Russia’s Corruption Surpasses Expectations: EBRD Chief Economist

Sergey Guriev, Chief Economist at the European Bank for Reconstruction and Development (EBRD), has said he believes Russia is much more corrupt than one would anticipate, given its level of development and even more so, the level of education.

“In terms of the stability of financial markets, Russia has gone a long way: it has built an inflation-targeting system, a flexible ruble exchange rate, and has shown that it does not depend that much on external shocks,” Guriev said in an interview with Vedomosti.

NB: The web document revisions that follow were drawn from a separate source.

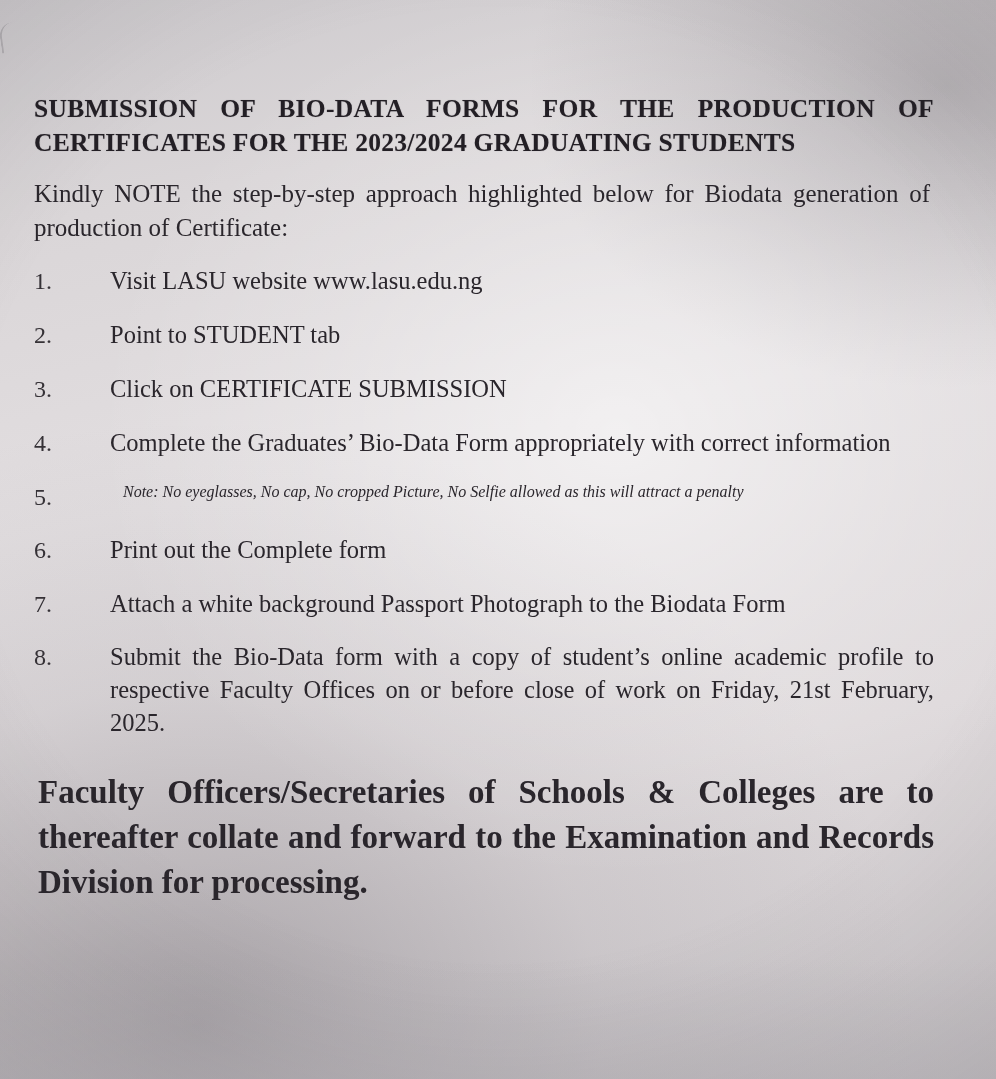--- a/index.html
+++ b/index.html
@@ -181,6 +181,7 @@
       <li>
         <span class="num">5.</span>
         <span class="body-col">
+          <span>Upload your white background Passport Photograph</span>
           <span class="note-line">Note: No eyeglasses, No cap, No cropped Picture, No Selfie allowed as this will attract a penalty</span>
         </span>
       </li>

“However, there is not much progress in other categories. The country’s infrastructure development leaves much to be desired, and integration into the global economy has deteriorated sharply. There is definitely no progress on environmental sustainability. Competition, the development of the private sector, privatization, and the fight against monopolies are facing a significant setback,” he added.

At the same time, Guriev says, Russia remains a country with a low quality of state institutions and a high level of corruption.

“Russia is much more corrupt than one would expect, given its level of development and even more so, the level of education,” he told Vedomosti.

Talking about the things that the Russian authorities can do to bolster its economy, he said, “This includes protecting property rights, the rule of law, an independent and fair legal system, and integrating (itself) into the global economy.”

EBRD was established in 1991 to facilitate the transition of Eastern European and CIS countries to a market economy, funding projects in more than 30 countries. However, due to sanctions against Russia imposed in 2014, the bank has stopped funding projects in the country.

Guriev was named Chief Economist at the financial institution in 2015. He now said he plans to leave his post in 2019 and return to full-time academic work at the University Sciences Po in Paris.